» Фрагмент текста:

Как они совершенно грандиозно играли с Таней Друбич и с Людмилой Михайловной Савельевой! Даже в любой джазовой музыке, в любой джазовой импровизации должен быть какой-то человек, который задает основной музыкальный тон. Вот этим основным музыкантом всех этих импровизационных безумств, конечно, был Саша Абдулов. Причем он никогда никого ничему не учил, никогда никому ничего не говорил: «Сделай так, сделай сяк!» Он был даже не деликатен, он был исключительно по-музыкантски расположенным партнером. Он говорит: «Слушай, а давай мы тут сделаем так, а давай мы тут сделаем так».
Я уже где-то рассказывал эту историю, но я ее повторю, потому что меня это поразило. Снималась наша с Таней дочка — двух— или трехлетняя Аня Соловьева. Играла ангела. И Саша к ней должен был подходить, о чем-то ее спрашивать. И Саша тогда еще не знал Аню. Не было ничего придумано, и Таня не разговаривала с ним, и я не говорил. Ну ангел и ангел, девочка и девочка: «Ой, Тань, это твоя дочка? Правда? Ну ты смотри, да?» Он подошел к ней, говорит: «Ну что, Анька, не боишься сниматься? Нет? Не боишься? А чего ладошки мокрые? Не бойся ничего! Давай мы сейчас все с тобой сделаем на пять». Аня говорит: «Да, хорошо, сделаем». — «Значит, так. Ты танцуешь, я захожу, облокачиваюсь. Потом два раза курну, а потом у тебя спрошу: „Ничего что я куру?“»

» Задание A:
Ответьте по воспоминаниям об Абдулове:
(i) Кто, по словам рассказчика, задавал основной тон в импровизациях?
(ii) Какую роль играла Аня Соловьева?
(iii) Сколько лет было Ане во время съемок?
» Задание B: Почему рассказчик в воспоминаниях об Абдулове снова рассказывает историю со съемками Ани, хотя уже где-то ее рассказывал?
» Задание C: Напишите продолжение воспоминаний об Абдулове, начиная сразу после последней фразы.
Записи получены из другого источника и с текстом не связаны.

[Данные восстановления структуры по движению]
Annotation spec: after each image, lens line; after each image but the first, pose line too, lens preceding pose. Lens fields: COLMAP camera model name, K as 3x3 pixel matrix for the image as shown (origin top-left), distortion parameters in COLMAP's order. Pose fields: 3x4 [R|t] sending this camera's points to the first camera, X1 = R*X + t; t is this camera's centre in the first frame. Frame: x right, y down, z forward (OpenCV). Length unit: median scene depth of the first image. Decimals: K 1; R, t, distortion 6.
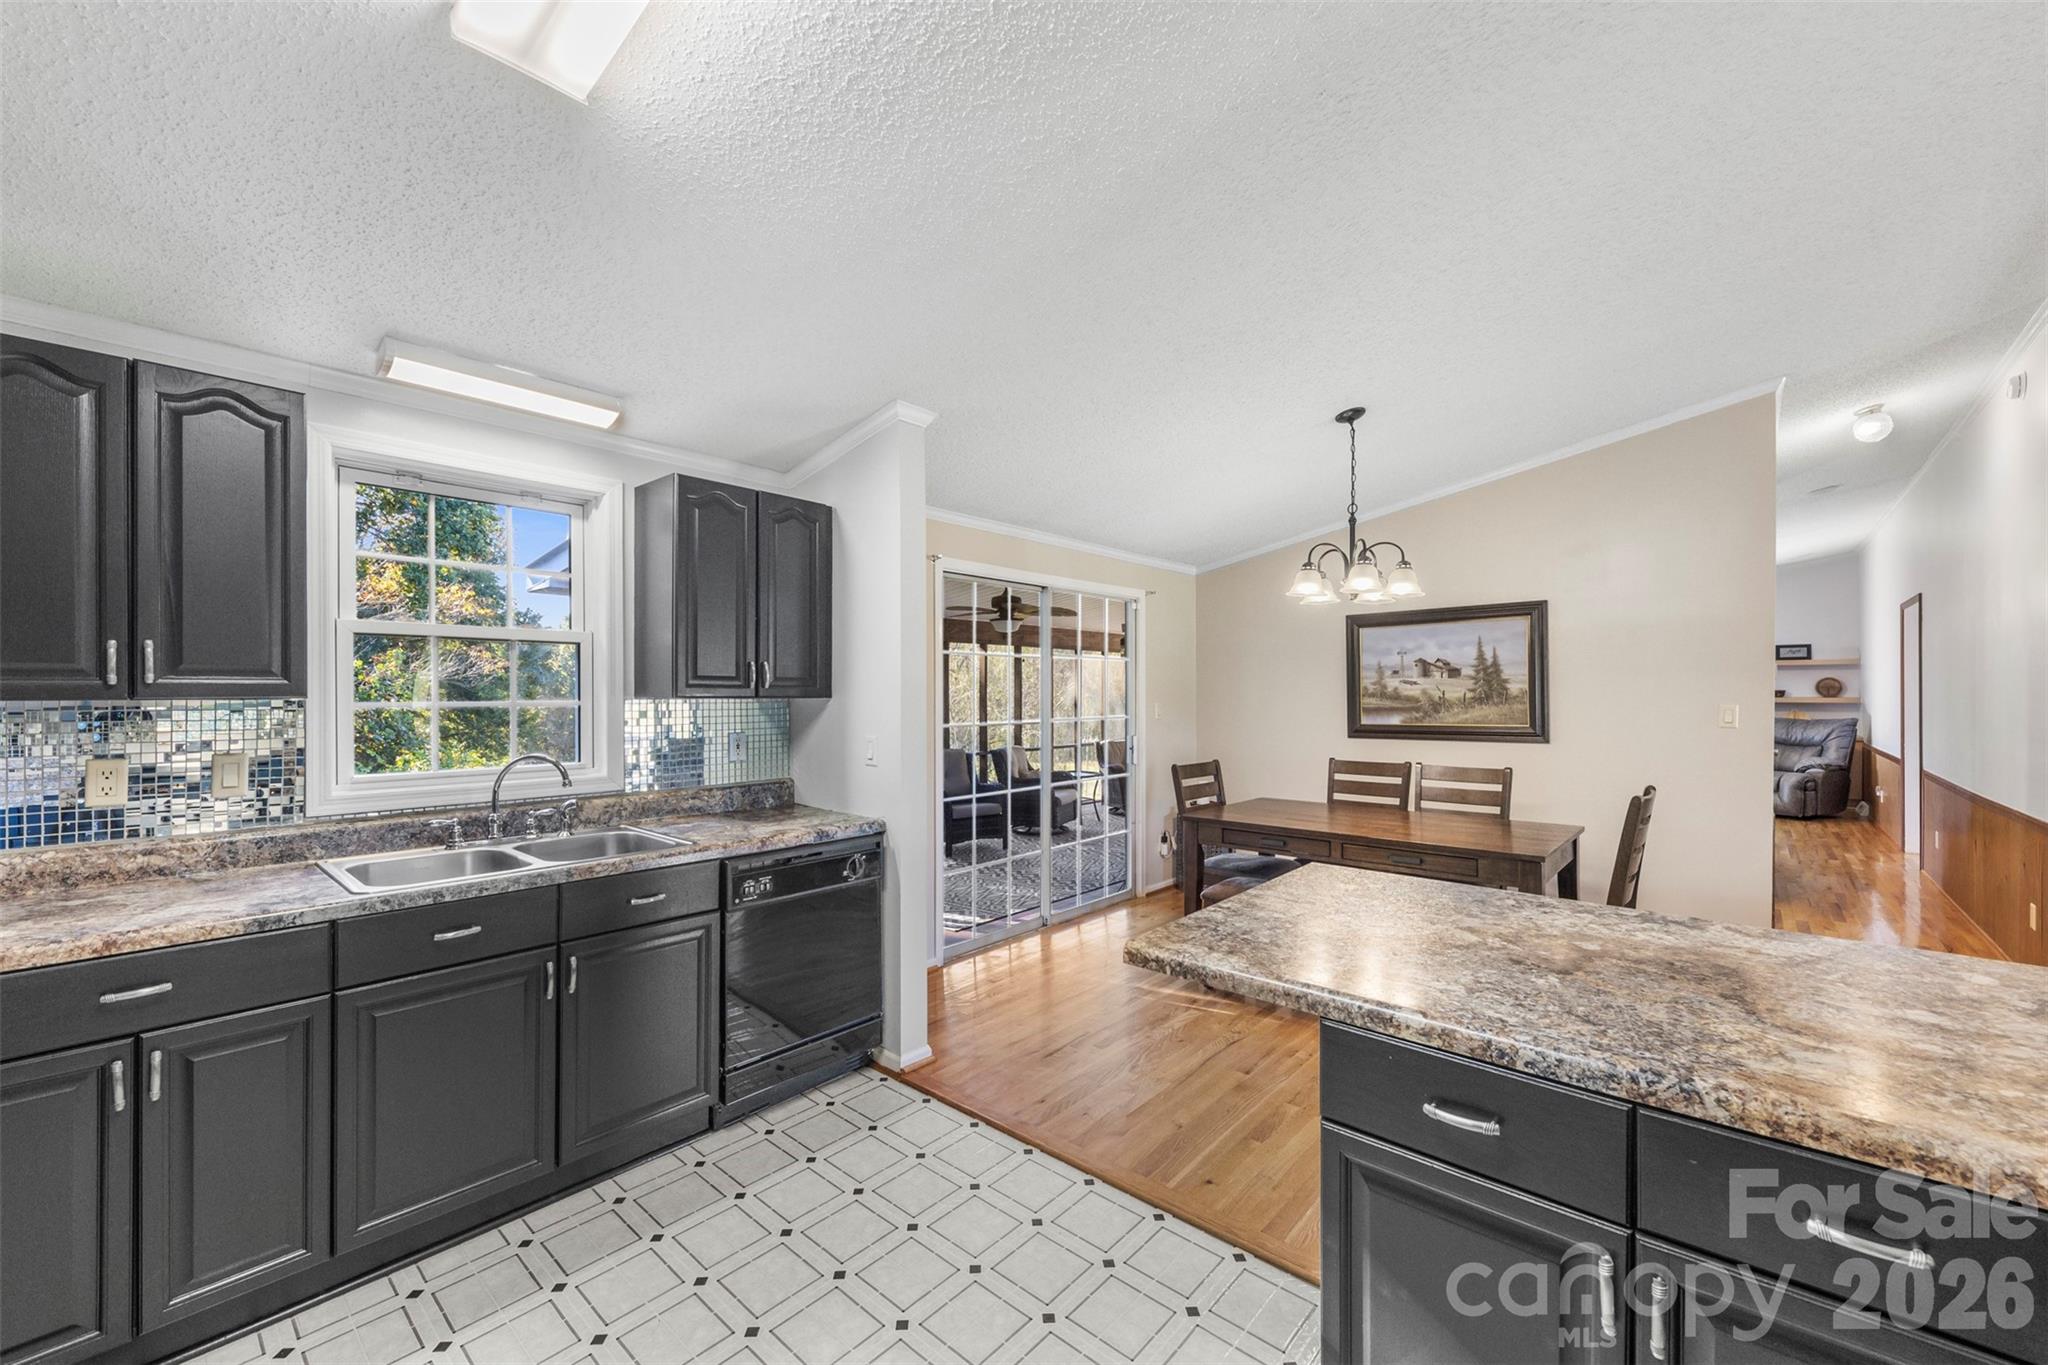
lens RADIAL K [[802.7, 0, 1033.1], [0, 802.7, 688.6], [0, 0, 1]] dist [-0.007214, -0.000091]
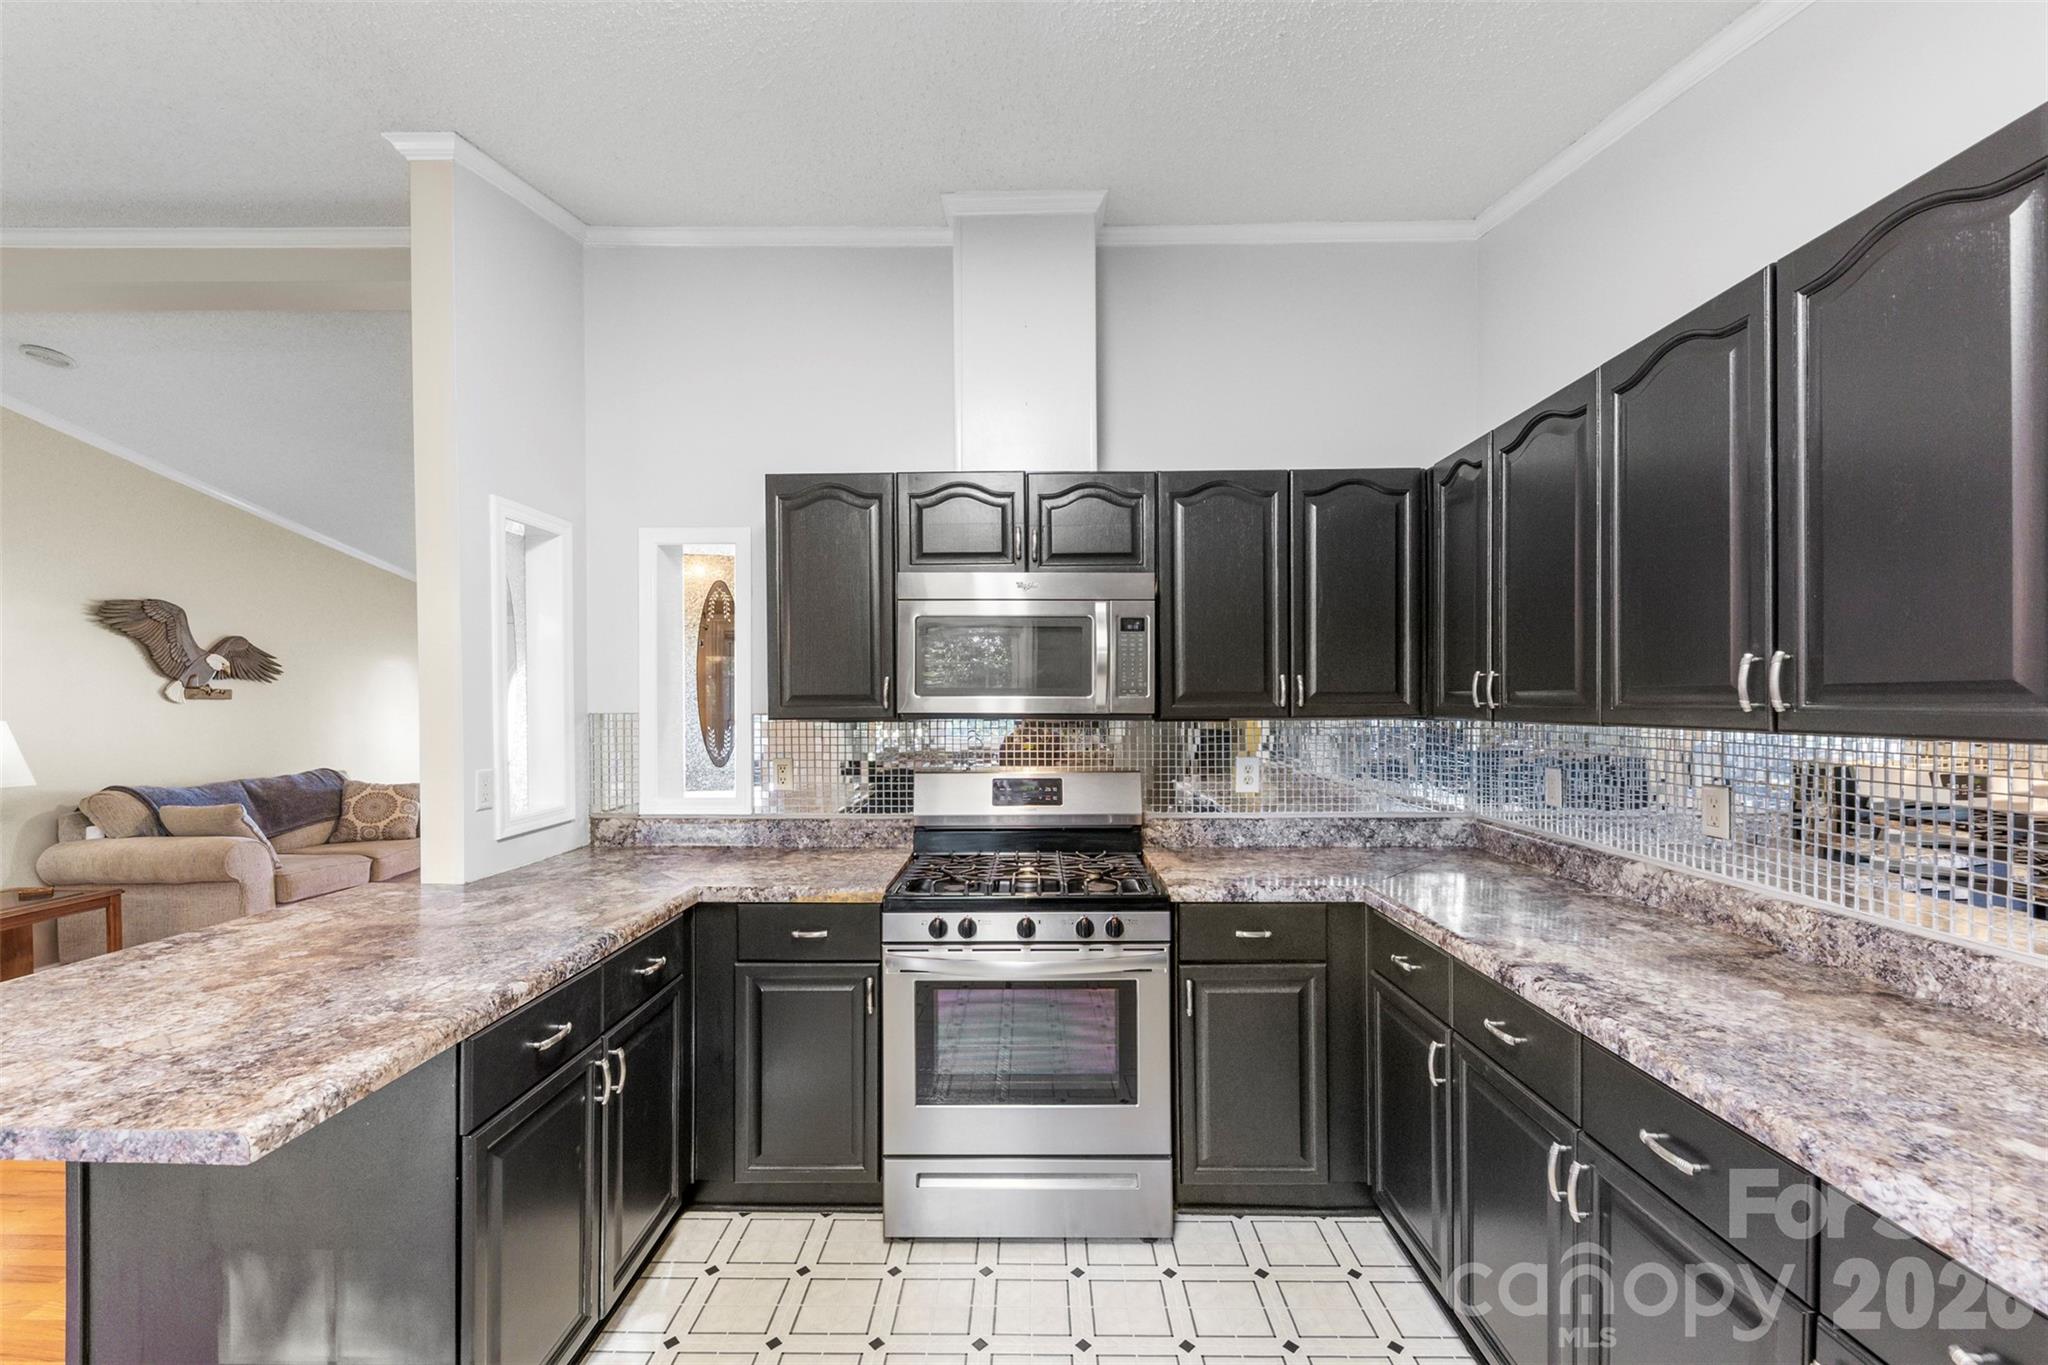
lens RADIAL K [[802.7, 0, 1019.8], [0, 802.7, 710.0], [0, 0, 1]] dist [-0.007214, -0.000091]
pose [[-0.655989, -0.002116, 0.754768, -0.231372], [-0.004117, 0.999991, -0.000774, -0.001063], [-0.754759, -0.003615, -0.655992, 0.308425]]
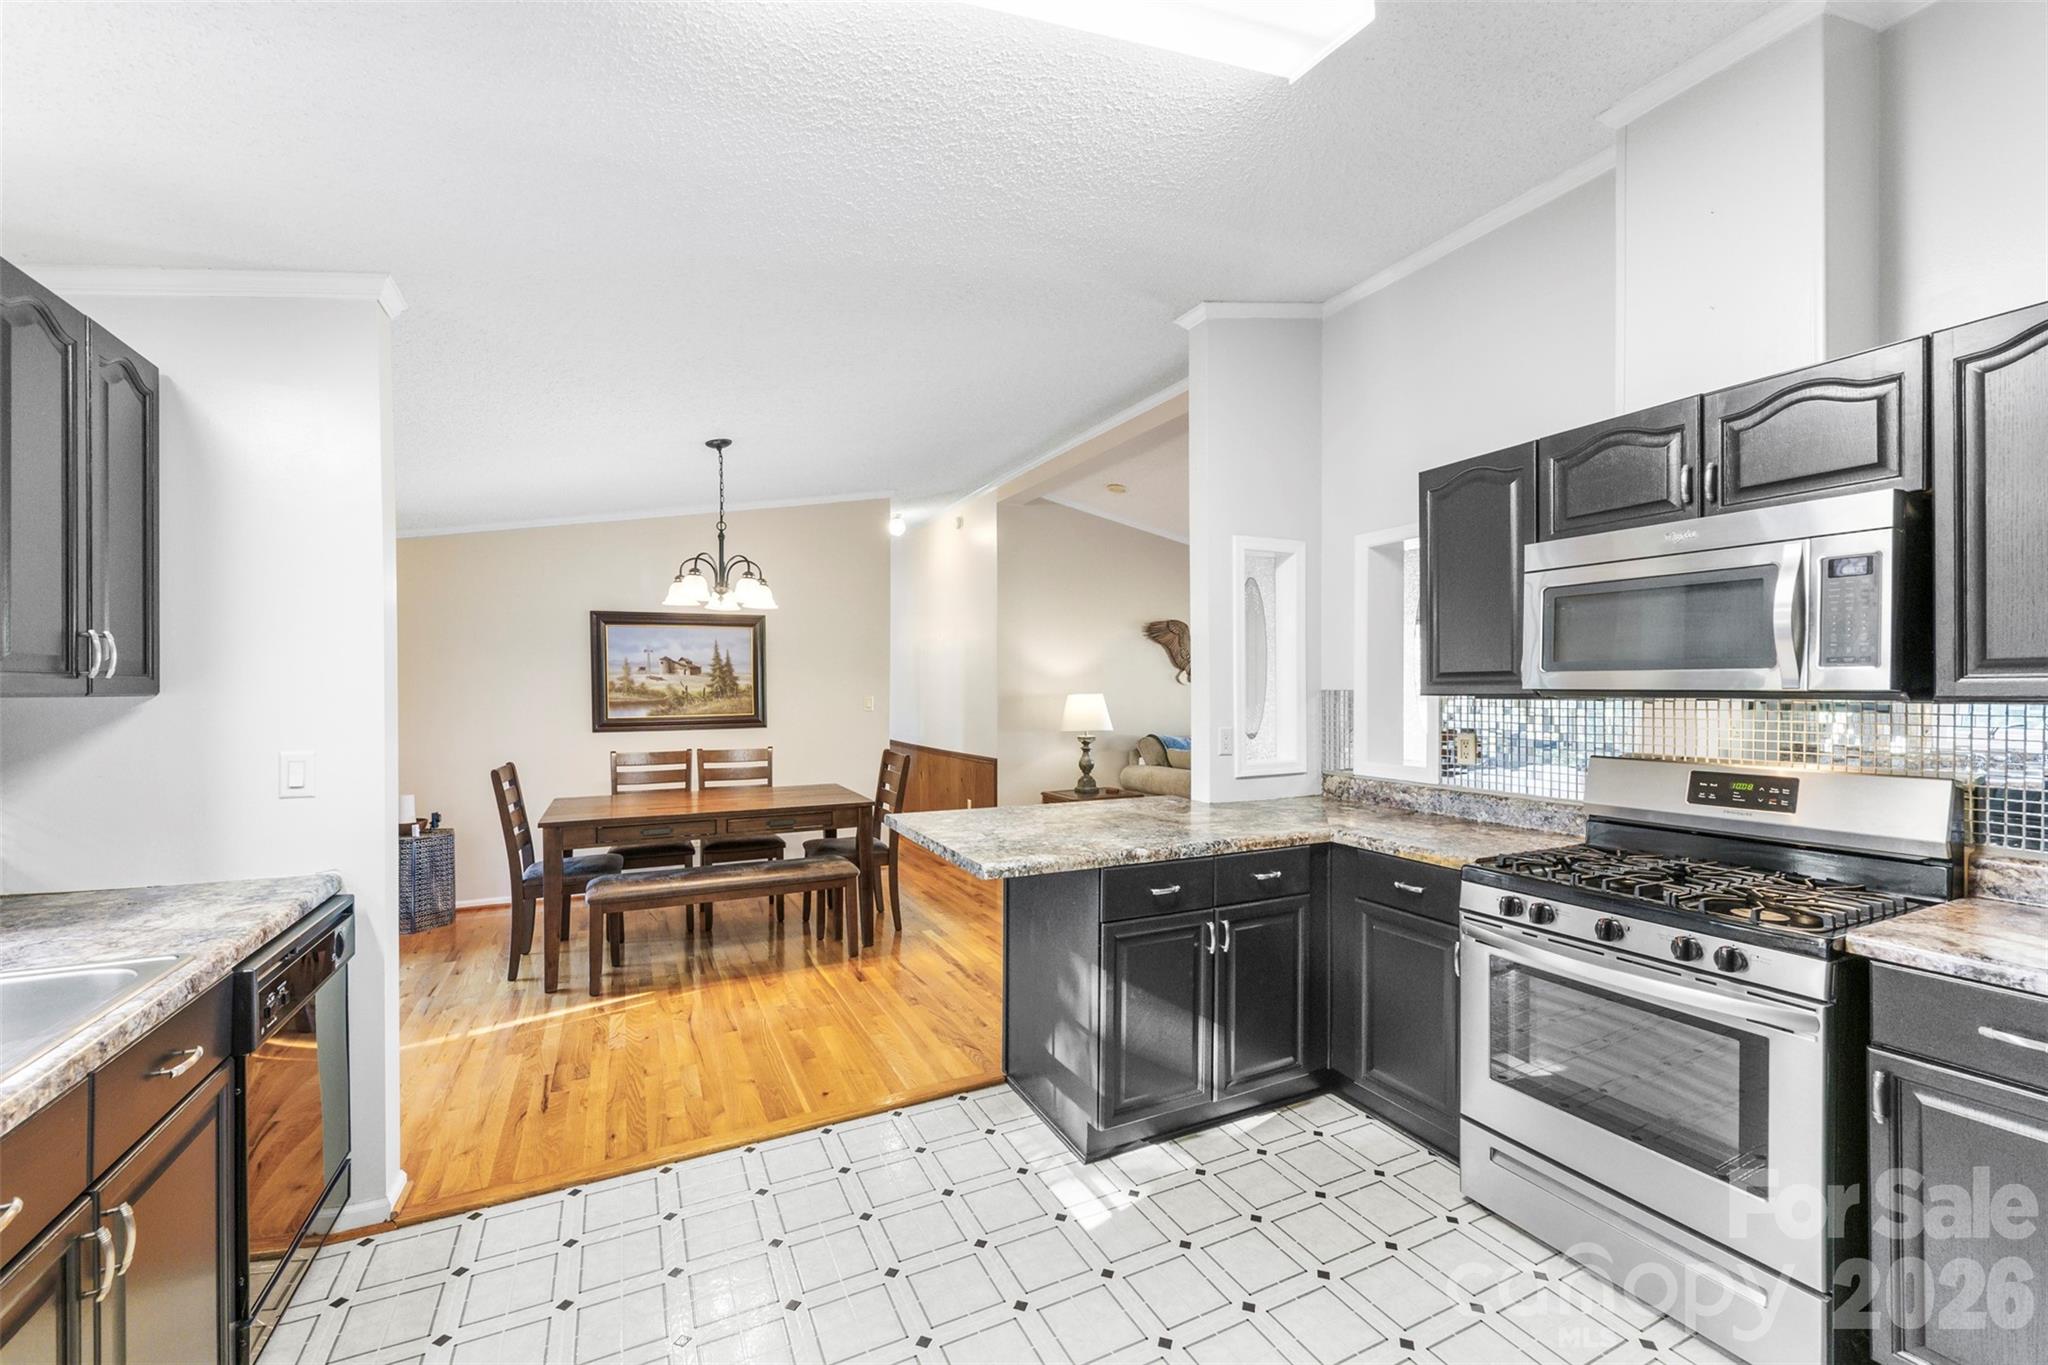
lens RADIAL K [[802.7, 0, 1018.0], [0, 802.7, 687.4], [0, 0, 1]] dist [-0.007214, -0.000091]
pose [[0.385079, 0.001749, 0.922882, -0.374628], [-0.005916, 0.999982, 0.000574, 0.001024], [-0.922864, -0.005681, 0.385083, 0.131233]]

» Ожидаемый ответ A:
(i) Саша Абдулов.
(ii) Ангела.
(iii) Два или три года.

» Ожидаемый ответ B: Потому что эта история рассказчика поразила.

» Ожидаемый ответ C:
Анна Каренина
И так это запало всем в момент съемки, что потом все друг у друга спрашивали: «Ничего, что я куру?» Я потом через двадцать лет назвал свою книжку «Ничего, что я куру?». Это все сделал не автор сценария, это все сделала музыка, появление которой нужно было уловить, не пропустить, а дальше держать основной тон и играть. Вот это и есть игра, это и есть актерская профессия. Она игра, а не нудеж, умственный и интеллектуальный. С этой беспрерывной «птицефермой», где все стукают, стукают носиками, стукают и ищут это проклятое зерно, которое то ли им есть, то ли нет. Только стук носиков раздается. А иногда и стука носиков не слышно, а слышна музыка. Потому что артистическая профессия — это тоже музыка. А все остальное к этой музыке прикладывается как бы само по себе.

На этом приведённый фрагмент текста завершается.